Некоторое время я слушаю короткие гудки, потом прикидываю, что раньше, когда мы вместе ловили российских бандитов и он был у меня в подчинении, такого хамского тона он себе не позволял. Впрочем, сегодня совсем иная ситуация, и я уже не тот бодрый капитан, перед которым лейтенантики становились навытяжку.
Ну да ладно, ещё возникнет ситуация, когда выскажу ему всё, что думаю по поводу рано оперившихся птенцов. А такая ситуация возникнет, я не сомневаюсь.
Ещё разок пробежав взглядом листки с перепиской, я захлопываю ноутбук, который сегодня так и не понадобился, и отправляюсь спать. Перед тем, как погрузиться в сон, я лениво размышляю, что не мешало бы, наверное, пробежаться по сайтам всяких научно-технических сенсаций, которые посещал перед исчезновением доктор Давид Лифшиц, но вставать и садиться за компьютер уже лень.
Завтра, всё завтра…
Утром чуть свет не выспавшийся Штрудель подобрал меня, и мы поехали в управление. Но капитана Дрора на месте не оказалось и, как нам удалось выяснить, не будет почти до самого вечера. Попробовал я было напрячь Винтермана и поделился тем, что нарыл ночью, но тот никаких решений в обход начальства принимать не захотел.
— Никто не умер, — разводит он пухлыми ручками, — столько прождали, так что ещё один день ничего не изменит.
Решаю не вступать с ним в дебаты и топаю к компьютерщику Ави. Тот, конечно, для порядка немного поартачился, мол, без приказа начальства шарить по компьютерным базам он не имеет права, но я напоминаю, что один раз мы с ним уже вспоминали человека по имени Шауль Кимхи, и это имя показалось ему знакомым. Ну, разве не интересно выяснить всё до конца? К тому же, Штрудель уже искал его по компьютерной базе полиции и ничего не нашёл, да и какой он компьютерщик, в конце концов? Ему бы только кофе пить да булки хомячить. Не то что некоторые, для которых это раз плюнуть…
Ави успешно заглатывает приманку, чешет репу, а потом отчаянно машет рукой:
— Поищем твоего человечка. Если для дела, то Дрор возражать не станет…

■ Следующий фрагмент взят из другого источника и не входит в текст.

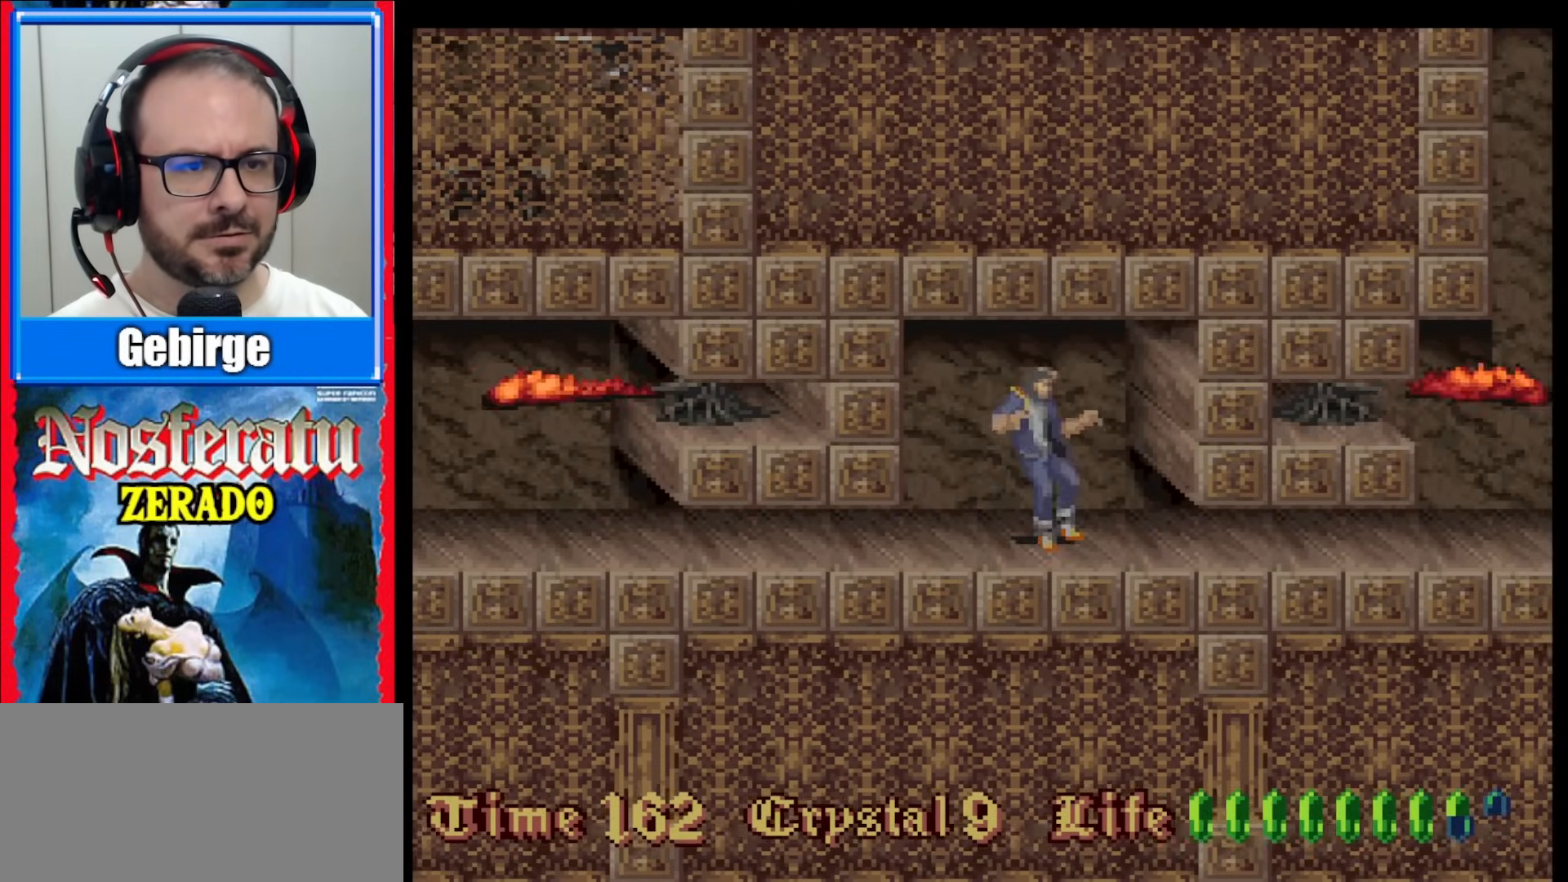
{"buttons": ["DPAD_RIGHT"], "events": [[150, "DPAD_DOWN", "up"], [383, "DPAD_RIGHT", "down"]]}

— Не станет! — заверяю его и сажусь подальше от компьютеров, так как помню, что Ави не любит, когда кто-то стоит за спиной и пялится на экран.
Пару минут Ави усердно колотит по клавишам, открывает и закрывает какие-то страницы, потом даже перезагружает компьютер, и всё время лицо его мрачное и недовольное, а в конце и вовсе злое.
— Чепуха какая-то! — выдаёт он неожиданно сварливым писклявым голосом. — Я уже и полицейскую базу вторично перелопатил, и базу Налоговой инспекции, и базу Института национального страхования — нигде нет такого человека. Однофамильцы есть, а его самого нет. Словно сам человек существует, а упоминаний о нём нигде нет или они кем-то уничтожены.
— О чём это может говорить? — настораживаюсь я, и под ложечкой у меня начинает неприятно сосать.
— Не знаю. Первый раз с такой ситуацией сталкиваюсь. Или этот Шауль очень серьёзно засекречен какой-нибудь правительственной службой, или он попросту не гражданин Израиля, сведений о котором в официальных источниках быть не может.